A few weeks ago, he pulled a semi-truck weighing around 1,400 pounds just to prove he could. Next on his agenda is an airplane, which he expects to weigh around 2,200 pounds.
Brodkin can’t actually move his legs, but he can lock his knees and stand. So to pull something heavy such as a truck he stands up and pulls on a rope in front of him, using almost solely upper body strength to move the truck, which sits behind him and is attached to his body with a harness.
A longtime workout enthusiast and gym rat, Brodkin is used to lifting heavy things. He’s also used to relying on his arms to push himself around. From his home on the west side of Manhattan, Brodkin wheels to and from the gym on most days, roughly 7 miles roundtrip.
Getting around may be more difficult for him than it is for most people, but Brodkin said it’s all relative.
“There’s a phrase I always say, and it’s that life is what you make it,” he said. “When you do the same thing every day, it becomes consistency versus work.”
He brings the same attitude to the gym, even when training to pull huge pieces of machinery — a goal he set after hearing someone say he wouldn’t be able to do it.
“I’m sorry, give me a reason,” he said. “And that’s basically when I started training for the semi pull.”
Brodkin said he hopes eventually to see more people with disabilities participating in similar events, but at the moment they’re few and far between.
“I don’t know anyone else who’s in a wheelchair who feels like pulling 1,400 pounds,” he said with a smile. “I’m just kind of trying to open doors, you know.

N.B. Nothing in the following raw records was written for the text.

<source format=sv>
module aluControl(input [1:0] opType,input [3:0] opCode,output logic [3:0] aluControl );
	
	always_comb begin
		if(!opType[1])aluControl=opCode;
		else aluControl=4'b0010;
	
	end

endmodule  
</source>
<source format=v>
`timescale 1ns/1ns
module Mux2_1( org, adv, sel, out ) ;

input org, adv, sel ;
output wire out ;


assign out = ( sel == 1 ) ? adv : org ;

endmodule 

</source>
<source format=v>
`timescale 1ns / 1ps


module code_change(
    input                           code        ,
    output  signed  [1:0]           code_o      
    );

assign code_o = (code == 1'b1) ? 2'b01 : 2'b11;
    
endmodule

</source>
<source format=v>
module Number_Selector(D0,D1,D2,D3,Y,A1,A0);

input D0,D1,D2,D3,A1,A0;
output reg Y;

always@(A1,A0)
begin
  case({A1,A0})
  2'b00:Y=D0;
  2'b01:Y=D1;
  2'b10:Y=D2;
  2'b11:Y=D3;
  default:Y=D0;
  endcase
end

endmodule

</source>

“Some people who are disabled, it seems to me they just do the bare minimum to get by; I want to do more than that.” Now 31 years old, Brodkin has visited all 50 states and has lived in several — Texas, New York, Florida, Massachusetts and Kansas. He takes pride in the number of people he’s befriended along the way. Brodkin was adopted when he was a baby and lived in Texas for most of his childhood. His dad was a podiatrist and his mom was an antique salesman, which he said gave his family a lot of opportunities to travel.

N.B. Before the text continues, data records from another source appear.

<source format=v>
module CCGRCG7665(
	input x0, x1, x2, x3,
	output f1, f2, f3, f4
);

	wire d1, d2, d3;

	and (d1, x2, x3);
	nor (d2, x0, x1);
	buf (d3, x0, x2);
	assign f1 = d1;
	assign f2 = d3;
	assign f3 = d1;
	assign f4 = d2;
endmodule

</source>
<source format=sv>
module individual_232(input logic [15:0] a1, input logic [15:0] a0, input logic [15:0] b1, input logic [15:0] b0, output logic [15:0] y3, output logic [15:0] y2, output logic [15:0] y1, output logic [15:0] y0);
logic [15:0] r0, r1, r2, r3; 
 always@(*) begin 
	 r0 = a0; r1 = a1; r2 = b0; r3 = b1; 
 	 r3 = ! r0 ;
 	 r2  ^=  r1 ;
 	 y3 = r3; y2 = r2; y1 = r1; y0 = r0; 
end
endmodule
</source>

Though technically an only child in his adoptive family, he had a knack for finding siblings all around him.
“I try to befriend everyone who basically wants or needs a friend,” he said. When he was growing up, that sometimes meant inviting friends to come stay with him and his family for as long as they needed to. “Most of the kids that I brought in were having problems with their families, and they liked me and they liked my family,” he said. “So we just kind of fit them in.”
Brodkin has met many of his friends in Manhattan through the University Christian Church where he attends services and volunteers as a greeter.

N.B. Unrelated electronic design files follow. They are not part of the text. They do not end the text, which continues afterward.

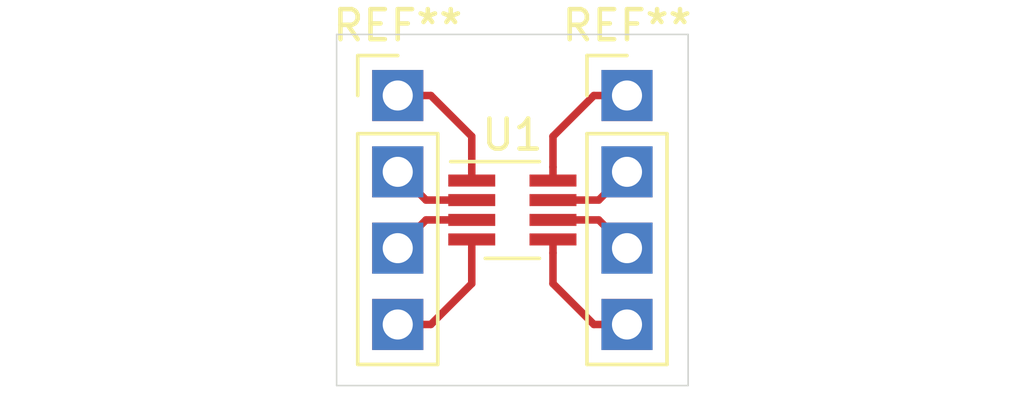
<source format=kicad_pcb>
(kicad_pcb (version 20221018) (generator pcbnew)

  (general
    (thickness 1.6)
  )

  (paper "A4")
  (layers
    (0 "F.Cu" signal)
    (31 "B.Cu" signal)
    (32 "B.Adhes" user "B.Adhesive")
    (33 "F.Adhes" user "F.Adhesive")
    (34 "B.Paste" user)
    (35 "F.Paste" user)
    (36 "B.SilkS" user "B.Silkscreen")
    (37 "F.SilkS" user "F.Silkscreen")
    (38 "B.Mask" user)
    (39 "F.Mask" user)
    (40 "Dwgs.User" user "User.Drawings")
    (41 "Cmts.User" user "User.Comments")
    (42 "Eco1.User" user "User.Eco1")
    (43 "Eco2.User" user "User.Eco2")
    (44 "Edge.Cuts" user)
    (45 "Margin" user)
    (46 "B.CrtYd" user "B.Courtyard")
    (47 "F.CrtYd" user "F.Courtyard")
    (48 "B.Fab" user)
    (49 "F.Fab" user)
  )

  (setup
    (pad_to_mask_clearance 0.051)
    (solder_mask_min_width 0.25)
    (pcbplotparams
      (layerselection 0x0001000_7fffffff)
      (plot_on_all_layers_selection 0x0001000_00000000)
      (disableapertmacros false)
      (usegerberextensions false)
      (usegerberattributes false)
      (usegerberadvancedattributes false)
      (creategerberjobfile false)
      (dashed_line_dash_ratio 12.000000)
      (dashed_line_gap_ratio 3.000000)
      (svgprecision 6)
      (plotframeref false)
      (viasonmask false)
      (mode 1)
      (useauxorigin false)
      (hpglpennumber 1)
      (hpglpenspeed 20)
      (hpglpendiameter 15.000000)
      (dxfpolygonmode true)
      (dxfimperialunits true)
      (dxfusepcbnewfont true)
      (psnegative false)
      (psa4output false)
      (plotreference true)
      (plotvalue true)
      (plotinvisibletext false)
      (sketchpadsonfab false)
      (subtractmaskfromsilk false)
      (outputformat 4)
      (mirror false)
      (drillshape 2)
      (scaleselection 1)
      (outputdirectory "")
    )
  )

  (net 0 "")

  (footprint "Package_TO_SOT_SMD:SOT-23-8_Handsoldering" (layer "F.Cu") (at 151.638 94.742))

  (footprint "Connector_PinHeader_2.54mm:PinHeader_1x04_P2.54mm_Vertical" (layer "F.Cu") (at 147.828 90.932))

  (footprint "Connector_PinHeader_2.54mm:PinHeader_1x04_P2.54mm_Vertical" (layer "F.Cu") (at 155.448 90.932))

  (gr_line (start 145.796 88.9) (end 145.796 100.584)
    (stroke (width 0.05) (type solid)) (layer "Edge.Cuts") (tstamp 00000000-0000-0000-0000-00005e073aa1))
  (gr_line (start 145.796 88.9) (end 157.48 88.9)
    (stroke (width 0.05) (type solid)) (layer "Edge.Cuts") (tstamp 34871042-9d5c-4e29-abdd-a168368c3c22))
  (gr_line (start 157.48 88.9) (end 157.48 100.584)
    (stroke (width 0.05) (type solid)) (layer "Edge.Cuts") (tstamp 53c85970-3e21-4fae-a84f-721cfc0513b5))
  (gr_line (start 157.48 100.584) (end 145.796 100.584)
    (stroke (width 0.05) (type solid)) (layer "Edge.Cuts") (tstamp 7447a6e7-8205-46ba-afca-d0fa8f90c95a))

  (segment (start 152.988 97.192) (end 152.988 96.172) (width 0.25) (layer "F.Cu") (net 0) (tstamp 0867287d-2e6a-4d69-a366-c29f88198f2b))
  (segment (start 155.448 98.552) (end 154.348 98.552) (width 0.25) (layer "F.Cu") (net 0) (tstamp 0f41a909-27c4-4be2-9d5e-9ae2108c8ff5))
  (segment (start 154.348 98.552) (end 152.988 97.192) (width 0.25) (layer "F.Cu") (net 0) (tstamp 1b54105e-6590-4d26-a763-ecfcf81eedc4))
  (segment (start 147.828 90.932) (end 148.928 90.932) (width 0.25) (layer "F.Cu") (net 0) (tstamp 2bf3f24b-fd30-41a7-a274-9b519491916b))
  (segment (start 150.288 94.412) (end 148.768 94.412) (width 0.25) (layer "F.Cu") (net 0) (tstamp 35354519-a28c-40c4-befd-0943e98dea53))
  (segment (start 148.768 95.072) (end 147.828 96.012) (width 0.25) (layer "F.Cu") (net 0) (tstamp 38f2d955-ea7a-4a21-aba6-02ae23f1bd4a))
  (segment (start 152.988 95.072) (end 154.508 95.072) (width 0.25) (layer "F.Cu") (net 0) (tstamp 417f13e4-c121-485a-a6b5-8b55e70350b8))
  (segment (start 152.988 93.312) (end 152.988 93.762) (width 0.25) (layer "F.Cu") (net 0) (tstamp 4831966c-bb32-4bc8-a400-0382a02ffa1c))
  (segment (start 152.988 92.292) (end 152.988 93.312) (width 0.25) (layer "F.Cu") (net 0) (tstamp 4d4b0fcd-2c79-4fc3-b5fa-7a0741601344))
  (segment (start 150.288 97.192) (end 150.288 96.172) (width 0.25) (layer "F.Cu") (net 0) (tstamp 587a157d-dedf-4558-a037-1a94bbba1848))
  (segment (start 148.768 94.412) (end 147.828 93.472) (width 0.25) (layer "F.Cu") (net 0) (tstamp 632acde9-b7fd-4f04-8cb4-d2cbb06b3595))
  (segment (start 150.288 95.072) (end 148.768 95.072) (width 0.25) (layer "F.Cu") (net 0) (tstamp 6b25f522-8e2d-4cd8-9d5d-a2b80f60133b))
  (segment (start 147.828 98.552) (end 148.928 98.552) (width 0.25) (layer "F.Cu") (net 0) (tstamp 75286985-9fa5-4d30-89c5-493b6e63cd66))
  (segment (start 150.288 96.172) (end 150.288 95.722) (width 0.25) (layer "F.Cu") (net 0) (tstamp 78f88cf6-751c-4e9b-ae75-fb8b6d44ff39))
  (segment (start 155.448 90.932) (end 154.348 90.932) (width 0.25) (layer "F.Cu") (net 0) (tstamp 9762c9ed-64d8-4f3e-baf6-f6ba6effc919))
  (segment (start 154.508 95.072) (end 155.448 96.012) (width 0.25) (layer "F.Cu") (net 0) (tstamp 9dab0cb7-2557-4419-963b-5ae736517f62))
  (segment (start 150.288 92.292) (end 150.288 93.312) (width 0.25) (layer "F.Cu") (net 0) (tstamp a9ec539a-d80d-40cc-803c-12b6adefe42a))
  (segment (start 152.988 96.172) (end 152.988 95.722) (width 0.25) (layer "F.Cu") (net 0) (tstamp afd3dbad-e7a8-4e4c-b77c-4065a69aefa2))
  (segment (start 148.928 98.552) (end 150.288 97.192) (width 0.25) (layer "F.Cu") (net 0) (tstamp c19dbe3c-ced0-48f7-a91d-777569cfb936))
  (segment (start 148.928 90.932) (end 150.288 92.292) (width 0.25) (layer "F.Cu") (net 0) (tstamp c264c438-a475-4ad4-9915-0f1e6ecf3053))
  (segment (start 154.508 94.412) (end 155.448 93.472) (width 0.25) (layer "F.Cu") (net 0) (tstamp dabe541b-b164-4180-97a4-5ca761b86800))
  (segment (start 152.988 94.412) (end 154.508 94.412) (width 0.25) (layer "F.Cu") (net 0) (tstamp e12e827e-36be-4503-8eef-6fc7e8bc5d49))
  (segment (start 154.348 90.932) (end 152.988 92.292) (width 0.25) (layer "F.Cu") (net 0) (tstamp e25ce415-914a-48fe-bf09-324317917b2e))
  (segment (start 150.288 93.312) (end 150.288 93.762) (width 0.25) (layer "F.Cu") (net 0) (tstamp ef1b4b98-541b-4673-a04f-2043250fc40a))

)

</source>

One of his closest friends from the church is Chris Reinhardt, a K-State animal sciences professor, who said his first impression of Brodkin was his positive attitude and eagerness to get to know the people around him.
“He just accepts people very quickly and welcomes you into his family,” Reinhardt said. “He sort of collects family everywhere he goes, rather than relying like maybe the rest of us (do), closing off our walls and just calling our blood relatives our family.”
With connections across the country, Brodkin is able to move around often and explore new places. He lost both his parents fairly recently, so having a support network is more important than ever.
“Basically right now I’m just looking for a place to call home,” he said. “That’s the long and short of it.”
Brodkin is currently living in Manhattan for the third time, having moved here and back multiple times in recent years. Though a little way down the road, he said Colorado is where he’d like to go next.
“This is kind of my place in between places,” he said. “Kind of my little vacation home… just come to Manhattan, chill for a little while and then decide where else I want to go.”
Although he’s already decided on Colorado, Brodkin is putting off his next move until after he has added pulling an airplane to his list of personal achievements. He’s tentatively planning to hold the event sometime next spring.
Finding an airplane to pull would be a challenge for most people, but Brodkin isn’t worried — he has plenty of friends to help him out.